Figure 3: SNAT for testing floating ips
1.2 Storage
For a simple nova volume setup, iSCSI is chosen by default. The VBoxManage command [3] is very useful in this case for our vagrant to create a virtual storage and attach to control node. For those who interests in coding, the VBoxManage command is as follows
# create virtual storage
VBoxManage createhd --filename <vdi> --size <cinder_storage_size>
# and attach it to a vm
VBoxManage storageattach <vm_id> --storagectl "SATA Controller" --port 1
--device 0 --type hdd --medium <vdi>
The system also formats the new virtual storage, and creates a volume group cinder-volumes
for cinder. It’s also worth to mention that, in order to keep the data separated for 2 deployed environment, two separated virtual storages have to be created for each environment.
2. Deployment environments
2.1 puppet
A VM puppetmaster is up with puppetdb installed. It pulls manifests from a configurable git repository to a directory inside the vm and use these manifests to deploy OpenStack on the other VMs. By default manifests in 4 is provided as an example to try out the new Icehouse release with ML2 plugin/l2 population.
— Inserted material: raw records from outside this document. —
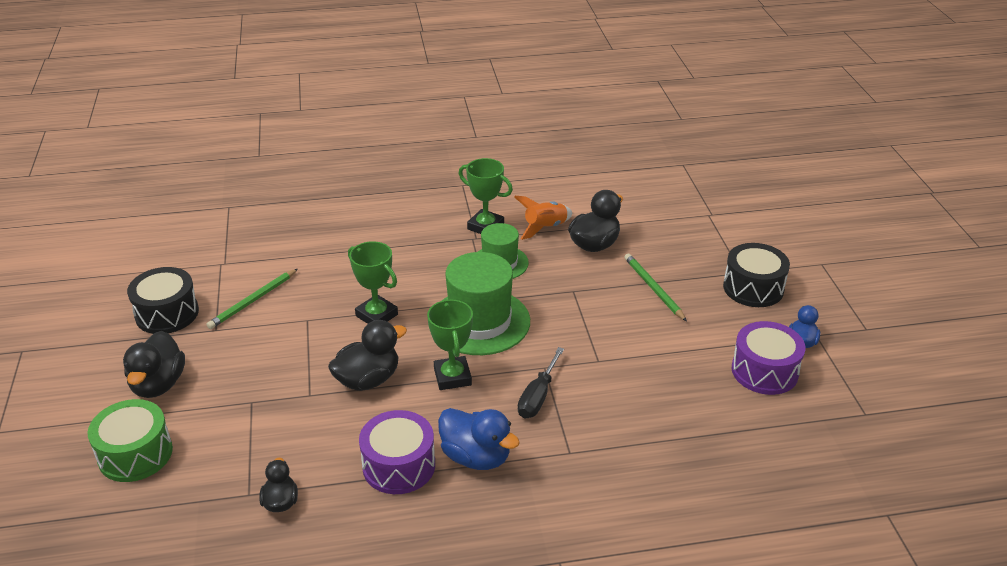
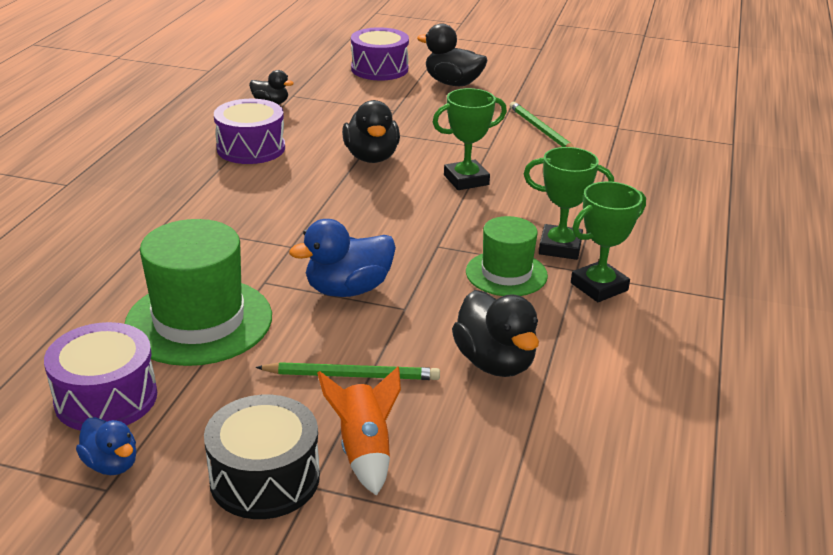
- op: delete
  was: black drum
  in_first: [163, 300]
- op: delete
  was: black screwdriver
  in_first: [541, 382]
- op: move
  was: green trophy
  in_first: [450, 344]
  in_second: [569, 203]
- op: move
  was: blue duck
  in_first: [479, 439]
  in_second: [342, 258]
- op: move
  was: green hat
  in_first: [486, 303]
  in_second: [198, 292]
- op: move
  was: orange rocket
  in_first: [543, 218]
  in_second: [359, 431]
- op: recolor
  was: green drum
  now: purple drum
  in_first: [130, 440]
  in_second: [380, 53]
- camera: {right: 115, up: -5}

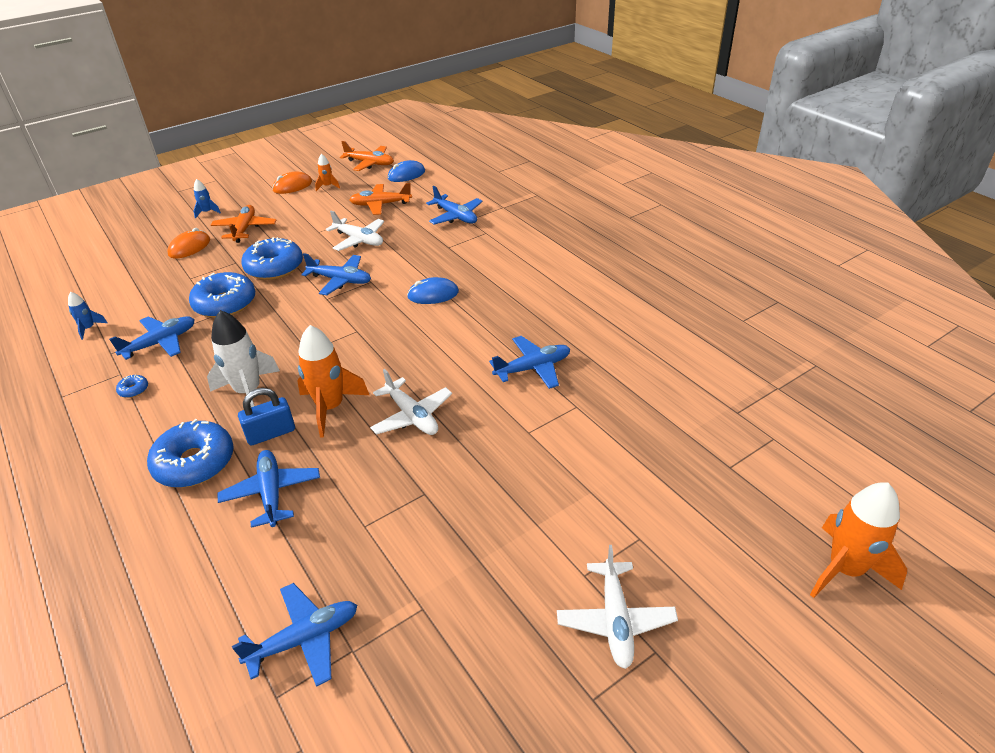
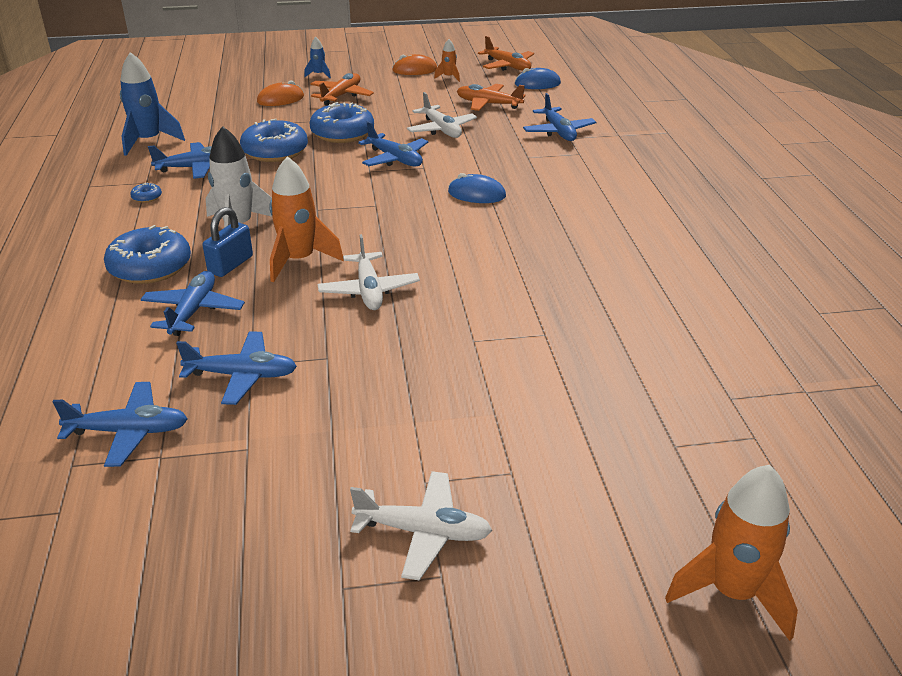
- op: move
  was: blue plane
  in_first: [529, 362]
  in_second: [236, 368]
- op: rotate
  was: blue padlock
  in_first: [266, 417]
  in_second: [228, 242]
  clockwise: -60
- op: rotate
  was: white plane
  in_first: [617, 607]
  in_second: [421, 526]
  clockwise: -105
- op: resize
  was: blue rocket
  in_first: [88, 316]
  in_second: [152, 104]
  ratio: 2.01
- camera: {right: 25, up: -5}

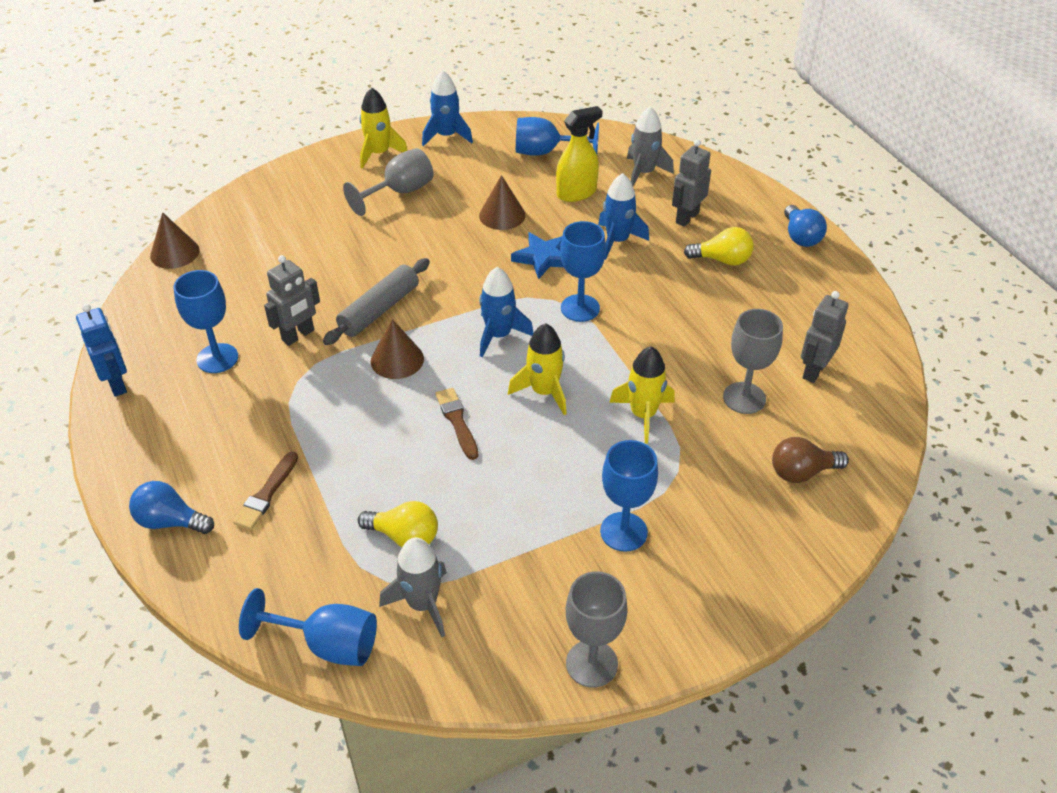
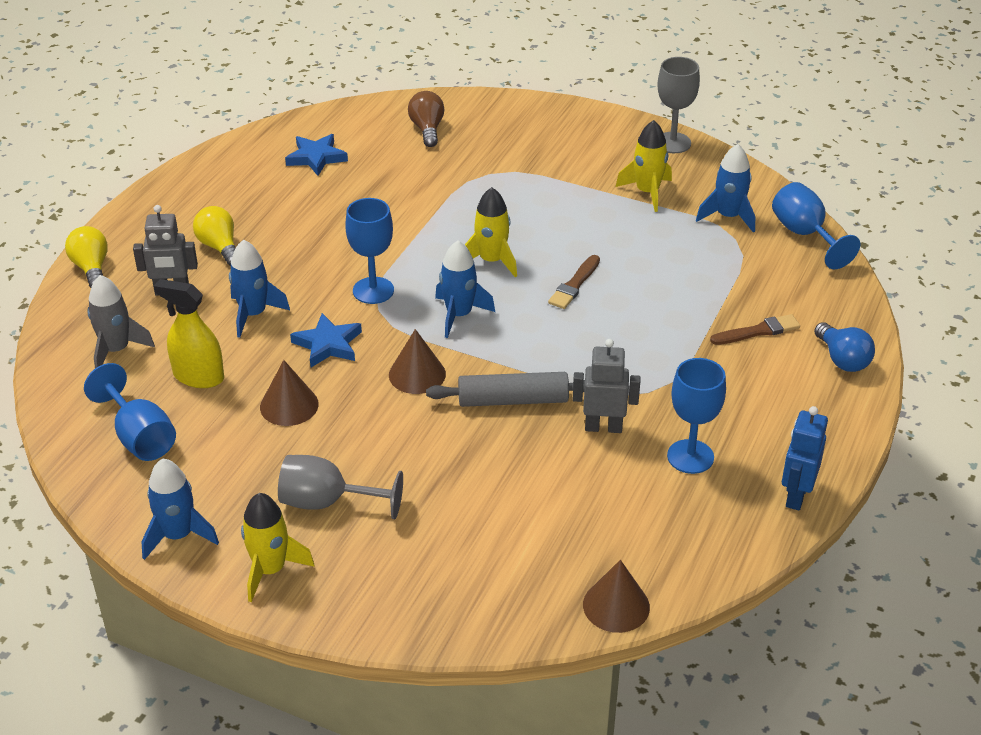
- op: delete
  was: blue goblet
  in_first: [629, 496]
- op: delete
  was: grey goblet
  in_first: [753, 361]
- op: delete
  was: blue light bulb
  in_first: [805, 226]
- op: move
  was: yellow light bulb
  in_first: [398, 524]
  in_second: [86, 257]
- op: move
  was: brown cone
  in_first: [397, 349]
  in_second: [417, 361]
- op: move
  was: yellow rocket
  in_first: [642, 394]
  in_second: [644, 166]
- op: replace
  was: grey robot
  now: blue star
  in_first: [825, 337]
  in_second: [316, 155]
- op: recolor
  was: grey rocket
  now: blue rocket
  in_first: [413, 587]
  in_second: [725, 188]
- op: rotate
  was: brown light bulb
  in_first: [810, 460]
  in_second: [426, 119]
  clockwise: -135
- camera: {right: -130, up: -5}

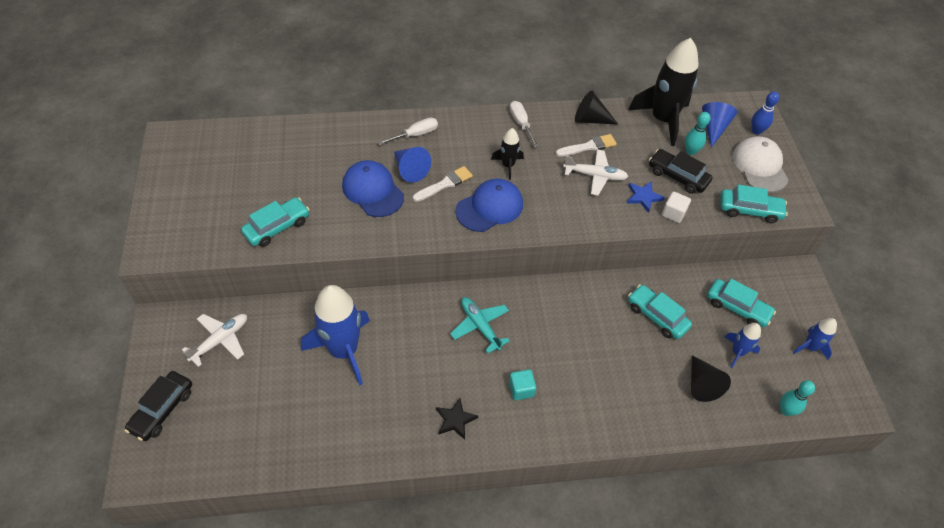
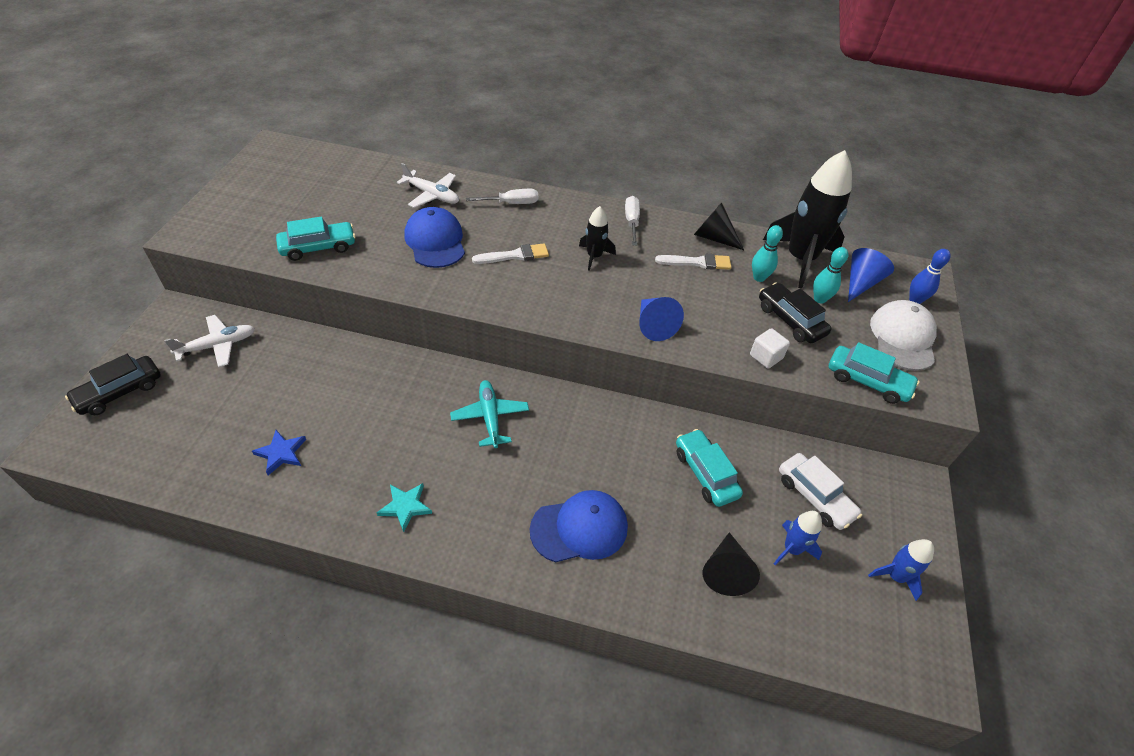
- op: delete
  was: blue rocket
  in_first: [335, 335]
- op: delete
  was: turquoise cube
  in_first: [522, 384]
- op: move
  was: blue cone
  in_first: [412, 165]
  in_second: [662, 319]
- op: move
  was: blue cap
  in_first: [489, 205]
  in_second: [579, 526]
- op: move
  was: white plane
  in_first: [595, 172]
  in_second: [428, 185]
- op: move
  was: blue star
  in_first: [646, 197]
  in_second: [279, 452]
- op: move
  was: turquoise bowling pin
  in_first: [797, 398]
  in_second: [767, 253]
- op: recolor
  was: black star
  now: turquoise star
  in_first: [457, 419]
  in_second: [404, 507]
- op: recolor
  was: turquoise car
  now: white car
  in_first: [741, 302]
  in_second: [820, 491]
- camera: {right: 20, up: -5}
You can also provide your own manifests by configuring a puppet repository and which site.pp to use for the nodes definition:
puppet_giturl: git@your.repository.git
puppet_branch: your_branch
puppet_site_pp: manifests/your_site.pp
2.2 devstack
I like the deployment whereby provisioning script is provided directly inside the vm. For this reason, puppet master for deployment devstack is not necessary. Insteads devstack is directly cloned and setup inside all VMs. It is also config to use the .pip repository of OpenStack [3]. Pydev is also included in the VMs for remote debugging from the host machine supported.
Figure 2: Remote debugging with MySQL Workbench & Eclipse
3. Performance boost
One issue is the long deployment time, especially if you have a slow connection or connection drops in the middle of the deployment. So I tried out all tiny possibilities to reduce the time consuming.
3.1 Caching
When a VM is destroy and up again, it must download all packages from scratch. A simple solution for caching is implemented which cuts the deployment time by half. It’s even more faster for a second deployment, since all packages and the glance image are cached for further use so internet access is not necessary.
Caching is supported for both environments: all .deb packages installed by puppet, as well as all .pip packages installed by devstack are cached and shared between VMs. The tables below just gives a clue how much time we can save for bringing up the machines with cache enabled with a pretty fast internet download speed (4Mbit/sec), each vm 1 cpu and 1024 ram.
a) Puppet deployment in secs
Nodes | no cache | with cache |
---|---|---|
Control | 312 | 227 |
Compute | 110 | 83 |
Neutron | 109 | 62 |
Total | 532 | 230 |
win 5 min
b) Devstack deployment in secs
Nodes | no cache | with cache |
---|---|---|
Control | 764 | 655 |
Compute | 764 | 341 |
Neutron | 224 | 208 |
Total | 1754 | 660 |
win 18 min
To test a custom package, simply replace it under the cache folder and bringing up new VMs.
3.2 Customize vagrant box
To reduce the vagrant up time, a vagrant box is customized with packages pre-installed. The box is based on precise64 with packages such as VBox Guest Additions 4.3.8, puppet, dnsmasq, r10k, vim, git, rubygems, msgpack, lvm2 pre-installed. The box is also zero out all empty spaces and white out all logs to have a minimum size as possible (378 Mb) to distribute on vagrant cloud. This again cuts down 70 secs for each vm up (from 79 secs to 8 secs).